Photography and America’s westward expansion grew up and out together. The same year that Louis Daguerre announced his process for capturing images, journalist John L. O’Sullivan wrote of the United States’ “divine destiny” to spread across the hemisphere. As Charles Wheatstone unveiled his stereoscope, the Army was relocating the Cherokee by force from southern states to present day Oklahoma along the “Trail of Tears.” And as stereographic scenes became popular means of entertainment, virtual travel, and education, few places seemed as dramatic or exotic as the wild lands beyond the Mississippi River.

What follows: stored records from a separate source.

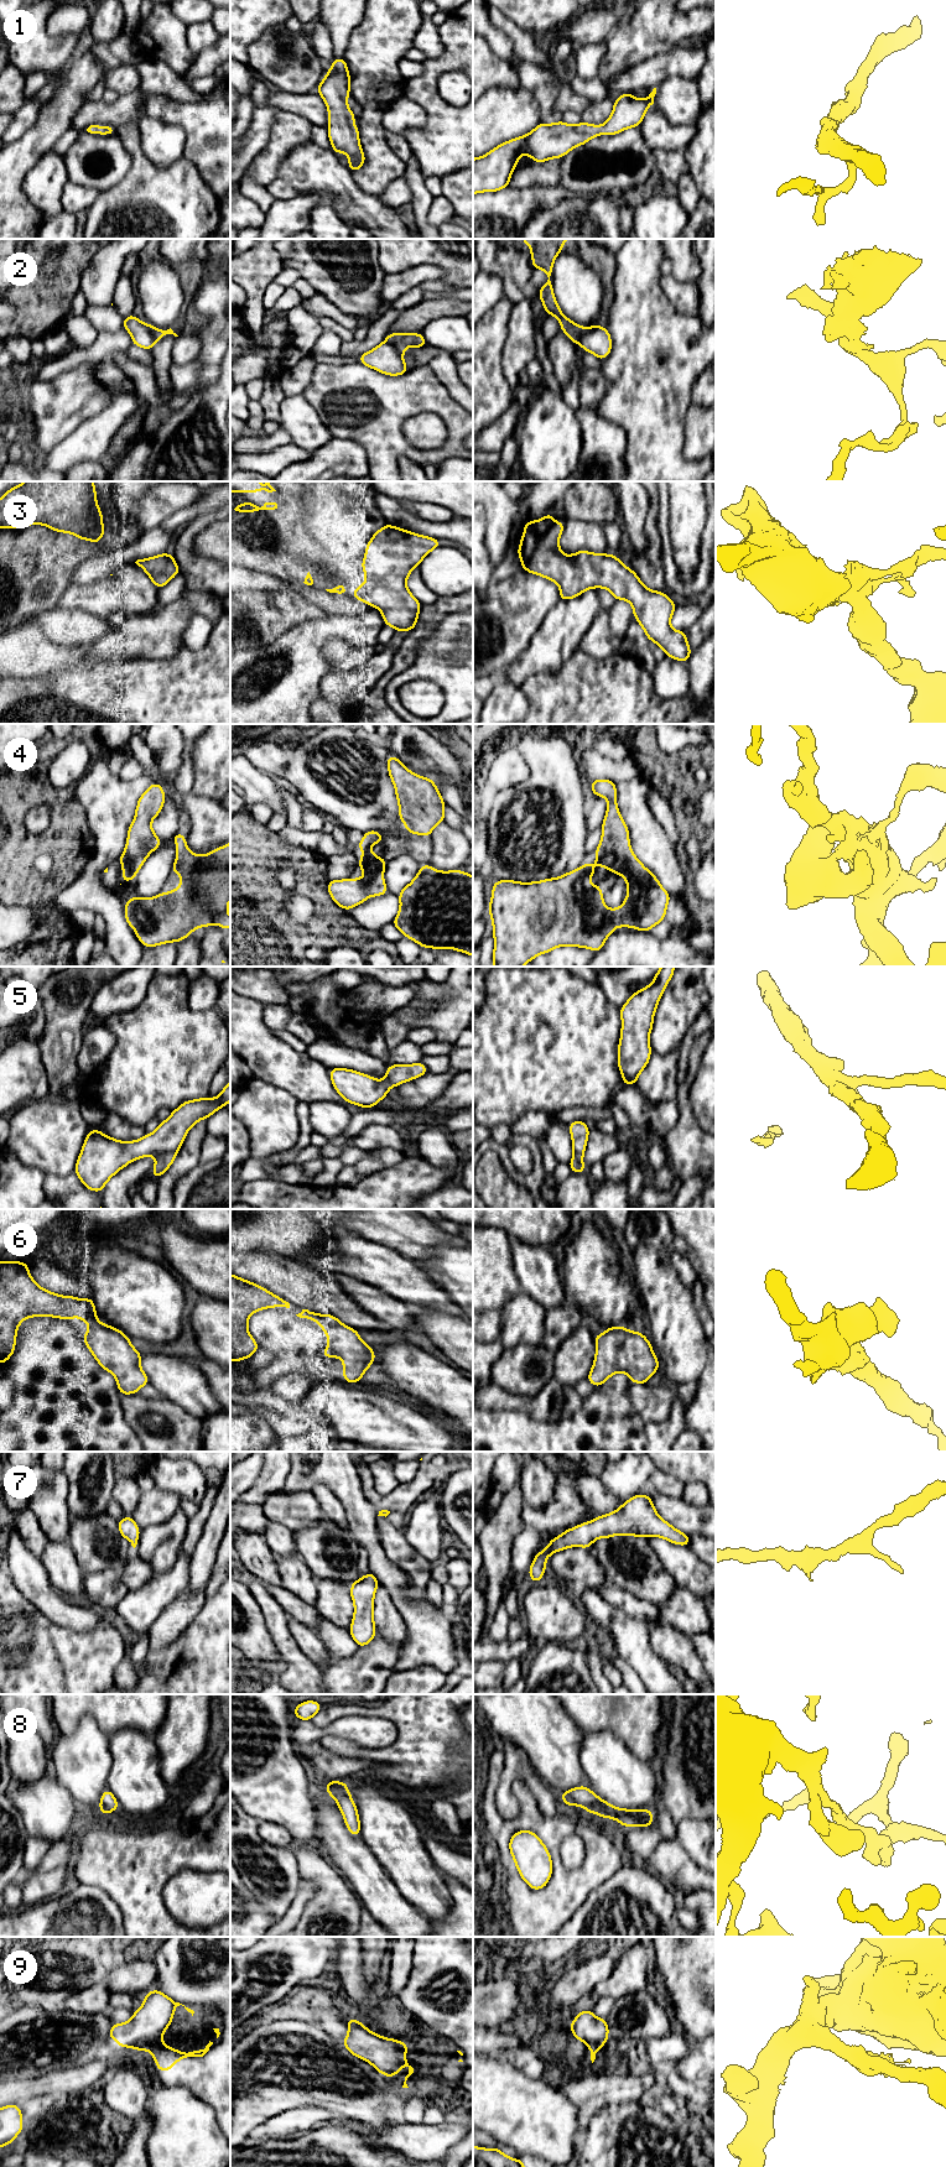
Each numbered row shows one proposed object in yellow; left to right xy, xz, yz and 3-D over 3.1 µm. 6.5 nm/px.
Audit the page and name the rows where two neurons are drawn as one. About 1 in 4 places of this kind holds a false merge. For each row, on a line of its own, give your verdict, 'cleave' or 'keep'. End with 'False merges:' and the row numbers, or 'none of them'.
1: keep
2: cleave
3: keep
4: keep
5: keep
6: keep
7: keep
8: keep
9: keep
False merges: 2

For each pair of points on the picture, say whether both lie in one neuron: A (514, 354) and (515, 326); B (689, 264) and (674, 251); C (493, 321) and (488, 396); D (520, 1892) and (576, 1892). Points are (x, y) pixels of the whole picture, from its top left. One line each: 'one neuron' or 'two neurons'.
A: one neuron
B: one neuron
C: one neuron
D: one neuron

In recent years, several museums and other institutions have digitized their stereograph collections, including the Library of Congress, the New York Public Library, the Boston Public Library, and the National Archives. After Joshua Heineman gained some attention turning the New York Public Library’s stereographs into animated gifs, the library’s labs team upped the stakes by creating the Stereograminator—a tool that lets users quickly turns stereographs into gifs or red-cyan anaglyphs. (For the images below, we needed a higher resolution than Stereograminator allows and used Photoshop instead.)
The collections’ subject matter is vast, with landscapes, architecture, and portraits from around the world. But a western aesthetic dominates Stereograminator’s list of most popular images, with scenes ranging from the documentary (land surveys of Yellowstone) to staged (drama at the edge of the Grand Canyon) to imagined (Wild West shows).